= What the exercise asks =
Within the records below is a range that opens at the line with "thumb mcp: (59, 341)" and closes at the line with "pinky pip: (287, 325)". Return that range word for word, both ends included, and only that range.

= Stored data entries =
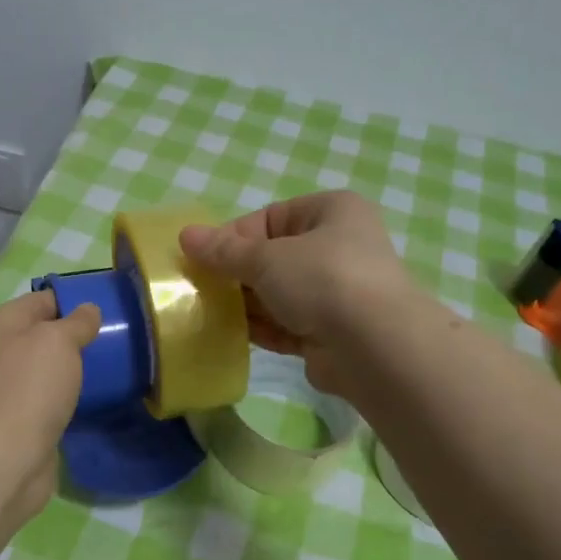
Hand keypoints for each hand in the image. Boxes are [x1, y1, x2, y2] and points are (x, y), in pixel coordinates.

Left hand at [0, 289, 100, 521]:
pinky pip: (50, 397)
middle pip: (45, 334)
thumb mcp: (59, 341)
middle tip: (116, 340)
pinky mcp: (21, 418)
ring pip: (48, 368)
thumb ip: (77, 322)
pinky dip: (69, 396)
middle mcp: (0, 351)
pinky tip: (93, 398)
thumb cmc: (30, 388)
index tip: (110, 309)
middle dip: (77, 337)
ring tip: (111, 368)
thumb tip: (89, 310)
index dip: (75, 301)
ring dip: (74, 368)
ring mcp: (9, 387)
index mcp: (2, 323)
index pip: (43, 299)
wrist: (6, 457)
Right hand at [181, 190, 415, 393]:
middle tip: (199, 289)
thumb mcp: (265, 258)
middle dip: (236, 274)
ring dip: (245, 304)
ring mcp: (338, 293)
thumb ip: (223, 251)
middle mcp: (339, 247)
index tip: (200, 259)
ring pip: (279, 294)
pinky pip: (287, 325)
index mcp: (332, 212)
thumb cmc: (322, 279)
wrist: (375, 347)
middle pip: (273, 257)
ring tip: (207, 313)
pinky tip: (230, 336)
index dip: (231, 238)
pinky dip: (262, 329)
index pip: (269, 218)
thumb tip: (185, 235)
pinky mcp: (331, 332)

==

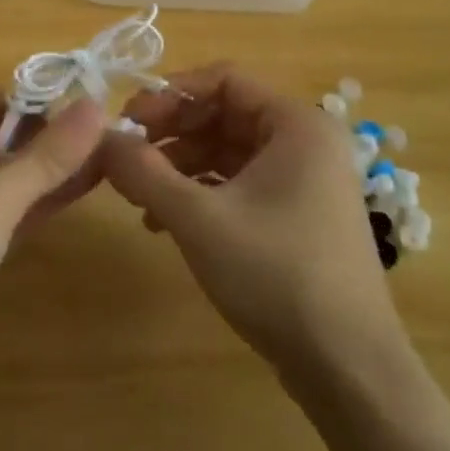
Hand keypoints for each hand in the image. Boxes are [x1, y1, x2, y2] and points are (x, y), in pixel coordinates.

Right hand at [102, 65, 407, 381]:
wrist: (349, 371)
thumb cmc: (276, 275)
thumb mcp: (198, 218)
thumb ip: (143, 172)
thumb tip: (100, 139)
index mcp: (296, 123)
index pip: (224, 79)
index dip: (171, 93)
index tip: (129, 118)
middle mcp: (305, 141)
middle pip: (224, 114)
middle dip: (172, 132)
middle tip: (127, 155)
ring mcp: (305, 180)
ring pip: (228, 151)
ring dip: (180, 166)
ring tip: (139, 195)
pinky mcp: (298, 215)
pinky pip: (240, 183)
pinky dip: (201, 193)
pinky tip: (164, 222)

= Response to this exercise =
thumb mcp: (59, 341)
middle tip: (116, 340)
pinky mcp: (21, 418)
ring pip: (48, 368)
thumb ip: (77, 322)
pinky dip: (69, 396)
middle mcp: (0, 351)
pinky tip: (93, 398)
thumb cmc: (30, 388)
index tip: (110, 309)
middle dip: (77, 337)
ring tip: (111, 368)
thumb tip: (89, 310)
index dip: (75, 301)
ring dip: (74, 368)
ring mcp: (9, 387)
index mcp: (2, 323)
index pip: (43, 299)
wrist: (6, 457)
Right hand at [181, 190, 415, 393]:
middle tip: (199, 289)
thumb mcp: (265, 258)
middle dip: (236, 274)
ring dip: (245, 304)
ring mcp: (338, 293)
thumb ip: (223, 251)
middle mcp: (339, 247)
index tip: (200, 259)
ring pip: (279, 294)
pinky pip: (287, 325)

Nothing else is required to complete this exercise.